Whatever happens in the military, referring to safe and effective COVID-19 shots as “experimental,” as the press release did, is a trademark of anti-vaccine activism. And far-right conspiracy theorists have been freaking out about the prospect of some kind of elite-orchestrated monkeypox health regime for months now.
But Timmons insisted in an interview he is himself vaccinated against COVID and not an anti-vaxxer, and that the press release is simply “trying to bring awareness to the issue as early as possible.”
The attorney claimed that his firm has represented about 200 service members across every branch of the military in litigation against COVID vaccines. He added that he was actively working on about a dozen cases as troops resist that inoculation for alleged medical or religious reasons.
Still, the evidence of what at the very least amounts to robust vaccine roll-out skepticism on Timmons’ part is clear. In a recent blog post on his company’s website, he expressed his belief that a COVID-19 vaccine mandate could pose a “national security risk,” going so far as to say that “it’s a fraud on the American people to say it is a legitimate vaccine. It is simply therapeutic medication.

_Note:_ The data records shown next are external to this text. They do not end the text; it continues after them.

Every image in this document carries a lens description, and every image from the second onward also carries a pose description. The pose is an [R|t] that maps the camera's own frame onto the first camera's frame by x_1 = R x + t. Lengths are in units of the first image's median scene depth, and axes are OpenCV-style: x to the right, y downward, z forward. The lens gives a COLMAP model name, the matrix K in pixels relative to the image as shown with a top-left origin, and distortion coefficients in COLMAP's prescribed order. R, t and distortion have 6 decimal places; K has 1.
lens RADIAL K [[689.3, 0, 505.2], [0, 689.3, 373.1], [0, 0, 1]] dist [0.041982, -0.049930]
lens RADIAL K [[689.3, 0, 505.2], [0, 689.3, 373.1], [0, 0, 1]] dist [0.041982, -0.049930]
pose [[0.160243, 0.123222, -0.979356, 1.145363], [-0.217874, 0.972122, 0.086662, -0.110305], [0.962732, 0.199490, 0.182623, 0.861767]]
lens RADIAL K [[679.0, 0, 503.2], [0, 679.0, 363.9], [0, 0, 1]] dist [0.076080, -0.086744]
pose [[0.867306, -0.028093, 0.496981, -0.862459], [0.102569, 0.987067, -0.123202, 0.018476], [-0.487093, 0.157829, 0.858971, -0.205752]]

“We don’t shove Tylenol down people’s throat absent their consent. We shouldn’t be forcing individuals to take medication in their bodies,” he added.
Suffice it to say, likening vaccines that have saved millions of lives to over-the-counter painkillers is far from the medical mainstream. When asked about the post, Timmon stressed that on a personal level he believes in vaccinations—noting that he has gotten the jab three times.
“I am not telling anyone not to take the vaccine, but I am putting an egg on the face of the government,” he said when asked about his blog post. “It’s a tough balance: I am trying to tell people to get vaccines in my own personal recommendation. But at the same time, I am trying to represent people who have a medical or religious reason not to get the vaccine.”
In other words, it’s all in the game.
“We just want to give people their options,” Timmons said.